● **文書抜粋**

┌────────

「悲しみ切ること」は「自分を大切にすること」

──​しっかり悲しまないと、どうなるのでしょうか?

川野:たとえば、本当は悲しくてつらいのに、悲しみを紛らわすために友人たちとパーっと遊んで元気になったように感じたとしても、それは一時的な高揚感に過ぎなかったりします。ふと一人に立ち返ったとき、ドーンと悲しみが寄せてくることがあるのです。

──​悲しいときは、しっかり悲しむことが大事なんですね。

川野:そうですね。「悲しみ切る」ことが、巡り巡って「自分を大切にすること」につながると実感しています。

自分を大切にしてはじめて、このつらい体験をどう活かそうか、というふうに、だんだんと外に目が向くようになるのです。

もちろん、ひとりで悲しむことに耐えられそうにないこともあると思います。

そのようなときには、カウンセラーや精神科医といった専門家による支援を受けることも助けとなるかもしれません。

【精神科医が語る】絶望的な状況に陥ったときに大切なたった1つのこととは?Photo: Adobe Stock

高校生のときに突然父が亡くなり、絶望した日々

──​川野先生ご自身も絶望的な気持ちになったことはあるのでしょうか。

川野:もちろん私にもあります。

高校3年生の夏に父が重病で倒れた時の悲しみと絶望感は、今もはっきりと思い出すことができます。

私の生家である林香寺の住職をしていた父は、ある朝突然倒れ、呼吸停止となり、救急隊によって一命をとりとめたのですが脳死状態となってしまいました。

そのときの私はまさに思考停止の状態になりました。

父と暮らせなくなることはもちろん悲しくて、涙が止まりませんでしたが、それとともに、いま父が亡くなったら、母と祖母の二人を私一人でどう守っていけばよいのか、その不安が込み上げてきました。どうしよう、この先どうやって生きていこう、と。

──​それは本当に大変でしたね……。

川野:はい。ただ、私の父は倒れてから入院し、命を終えるまでに1カ月以上もがんばってくれました。

父は脳死で昏睡状態ですが、生きている状態で1カ月いてくれたおかげで、その間に私たち家族は心の準備をすることができたんです。

└────────

● **与えられたデータ**
┌────────

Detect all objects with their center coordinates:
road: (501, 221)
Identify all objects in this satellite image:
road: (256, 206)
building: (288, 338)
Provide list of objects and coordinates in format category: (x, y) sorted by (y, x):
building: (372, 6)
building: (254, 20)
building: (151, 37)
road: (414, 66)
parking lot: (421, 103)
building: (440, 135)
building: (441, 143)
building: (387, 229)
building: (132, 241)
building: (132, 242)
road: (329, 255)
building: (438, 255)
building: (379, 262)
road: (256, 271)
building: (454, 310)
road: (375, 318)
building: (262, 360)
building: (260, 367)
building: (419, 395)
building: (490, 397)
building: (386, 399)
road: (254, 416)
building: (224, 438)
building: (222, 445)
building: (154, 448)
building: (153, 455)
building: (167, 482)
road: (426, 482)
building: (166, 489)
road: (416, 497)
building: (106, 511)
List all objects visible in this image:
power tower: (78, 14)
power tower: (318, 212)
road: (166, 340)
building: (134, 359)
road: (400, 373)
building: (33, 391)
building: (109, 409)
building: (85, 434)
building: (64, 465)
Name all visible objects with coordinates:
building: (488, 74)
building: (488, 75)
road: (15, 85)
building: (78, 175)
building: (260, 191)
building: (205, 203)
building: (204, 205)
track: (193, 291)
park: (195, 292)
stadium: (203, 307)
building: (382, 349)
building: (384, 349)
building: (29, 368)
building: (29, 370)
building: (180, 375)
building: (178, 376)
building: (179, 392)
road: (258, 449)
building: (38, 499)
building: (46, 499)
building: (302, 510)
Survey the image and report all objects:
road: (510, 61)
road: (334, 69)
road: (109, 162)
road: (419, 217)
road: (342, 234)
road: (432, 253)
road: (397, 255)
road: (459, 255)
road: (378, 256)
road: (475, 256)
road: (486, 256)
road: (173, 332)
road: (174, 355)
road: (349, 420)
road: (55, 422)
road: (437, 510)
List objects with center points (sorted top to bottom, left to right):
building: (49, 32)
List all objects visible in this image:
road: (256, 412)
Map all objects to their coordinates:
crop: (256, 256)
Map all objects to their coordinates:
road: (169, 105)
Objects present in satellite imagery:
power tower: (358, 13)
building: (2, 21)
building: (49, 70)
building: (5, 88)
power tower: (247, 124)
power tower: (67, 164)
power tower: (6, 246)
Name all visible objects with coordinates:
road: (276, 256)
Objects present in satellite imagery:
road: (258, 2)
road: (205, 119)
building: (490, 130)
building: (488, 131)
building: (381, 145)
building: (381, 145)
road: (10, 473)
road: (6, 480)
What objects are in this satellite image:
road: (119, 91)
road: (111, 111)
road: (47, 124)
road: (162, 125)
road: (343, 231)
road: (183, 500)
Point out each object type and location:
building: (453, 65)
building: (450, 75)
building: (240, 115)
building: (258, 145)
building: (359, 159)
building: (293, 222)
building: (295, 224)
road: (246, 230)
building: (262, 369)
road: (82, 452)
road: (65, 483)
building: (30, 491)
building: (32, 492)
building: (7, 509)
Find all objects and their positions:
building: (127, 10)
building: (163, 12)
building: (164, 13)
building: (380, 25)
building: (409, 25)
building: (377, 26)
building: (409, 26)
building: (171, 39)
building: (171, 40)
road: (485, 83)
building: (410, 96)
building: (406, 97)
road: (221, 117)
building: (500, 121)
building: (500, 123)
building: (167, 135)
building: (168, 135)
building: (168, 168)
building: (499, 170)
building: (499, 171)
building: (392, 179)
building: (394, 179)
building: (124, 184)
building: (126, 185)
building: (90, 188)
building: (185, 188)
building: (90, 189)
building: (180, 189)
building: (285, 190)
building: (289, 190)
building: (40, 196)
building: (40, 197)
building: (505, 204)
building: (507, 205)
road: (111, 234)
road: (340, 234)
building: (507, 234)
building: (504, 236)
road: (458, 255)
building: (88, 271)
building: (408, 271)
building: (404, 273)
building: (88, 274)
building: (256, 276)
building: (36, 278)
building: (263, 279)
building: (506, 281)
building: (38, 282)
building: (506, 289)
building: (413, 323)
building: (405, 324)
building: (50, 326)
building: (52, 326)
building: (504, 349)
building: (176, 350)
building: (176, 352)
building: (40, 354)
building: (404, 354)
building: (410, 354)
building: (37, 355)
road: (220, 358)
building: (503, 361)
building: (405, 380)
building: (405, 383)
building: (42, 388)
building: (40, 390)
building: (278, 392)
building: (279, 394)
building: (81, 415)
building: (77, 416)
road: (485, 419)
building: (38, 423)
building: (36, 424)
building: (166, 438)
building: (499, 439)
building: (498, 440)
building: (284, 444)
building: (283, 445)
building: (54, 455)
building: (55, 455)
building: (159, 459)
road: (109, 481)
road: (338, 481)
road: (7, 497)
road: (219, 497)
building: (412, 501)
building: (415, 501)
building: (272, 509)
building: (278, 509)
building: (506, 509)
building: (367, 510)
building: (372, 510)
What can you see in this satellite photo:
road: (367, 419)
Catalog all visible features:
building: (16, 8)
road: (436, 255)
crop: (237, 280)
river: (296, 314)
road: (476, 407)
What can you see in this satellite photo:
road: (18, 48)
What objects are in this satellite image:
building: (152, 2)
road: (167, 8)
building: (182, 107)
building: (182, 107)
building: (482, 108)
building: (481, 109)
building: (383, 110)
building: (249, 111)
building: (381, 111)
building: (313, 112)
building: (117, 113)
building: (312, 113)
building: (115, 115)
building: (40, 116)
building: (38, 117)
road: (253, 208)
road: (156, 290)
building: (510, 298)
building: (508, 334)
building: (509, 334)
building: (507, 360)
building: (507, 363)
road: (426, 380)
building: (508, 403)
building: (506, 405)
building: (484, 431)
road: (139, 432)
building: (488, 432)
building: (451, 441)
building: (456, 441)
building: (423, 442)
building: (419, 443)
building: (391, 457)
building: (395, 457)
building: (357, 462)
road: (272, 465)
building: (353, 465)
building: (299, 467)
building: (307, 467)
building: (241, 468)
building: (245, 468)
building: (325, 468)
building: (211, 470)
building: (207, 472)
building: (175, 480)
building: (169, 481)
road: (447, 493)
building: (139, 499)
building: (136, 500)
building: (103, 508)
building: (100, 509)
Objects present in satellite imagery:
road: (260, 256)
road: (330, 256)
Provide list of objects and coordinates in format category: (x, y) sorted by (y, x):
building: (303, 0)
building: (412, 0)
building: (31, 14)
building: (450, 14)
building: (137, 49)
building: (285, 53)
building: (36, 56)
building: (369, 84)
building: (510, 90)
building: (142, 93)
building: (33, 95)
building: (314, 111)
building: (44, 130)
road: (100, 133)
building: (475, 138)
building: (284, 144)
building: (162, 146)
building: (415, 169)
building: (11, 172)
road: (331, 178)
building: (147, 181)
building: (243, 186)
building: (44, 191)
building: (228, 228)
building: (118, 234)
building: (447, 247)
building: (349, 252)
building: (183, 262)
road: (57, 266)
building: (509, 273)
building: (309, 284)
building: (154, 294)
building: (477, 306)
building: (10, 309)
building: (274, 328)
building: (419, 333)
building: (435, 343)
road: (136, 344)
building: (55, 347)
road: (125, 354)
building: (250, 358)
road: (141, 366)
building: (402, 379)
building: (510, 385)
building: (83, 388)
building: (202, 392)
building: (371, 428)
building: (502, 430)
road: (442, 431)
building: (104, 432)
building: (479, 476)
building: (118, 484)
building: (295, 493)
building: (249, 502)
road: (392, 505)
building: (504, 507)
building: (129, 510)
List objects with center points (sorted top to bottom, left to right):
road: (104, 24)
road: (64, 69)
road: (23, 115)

└────────

● **設問指示**
文書抜粋によると、川野の父は倒れてから命を終えるまで、どのくらいの期間がんばったとされていますか。

● **解答例**
1カ月以上です。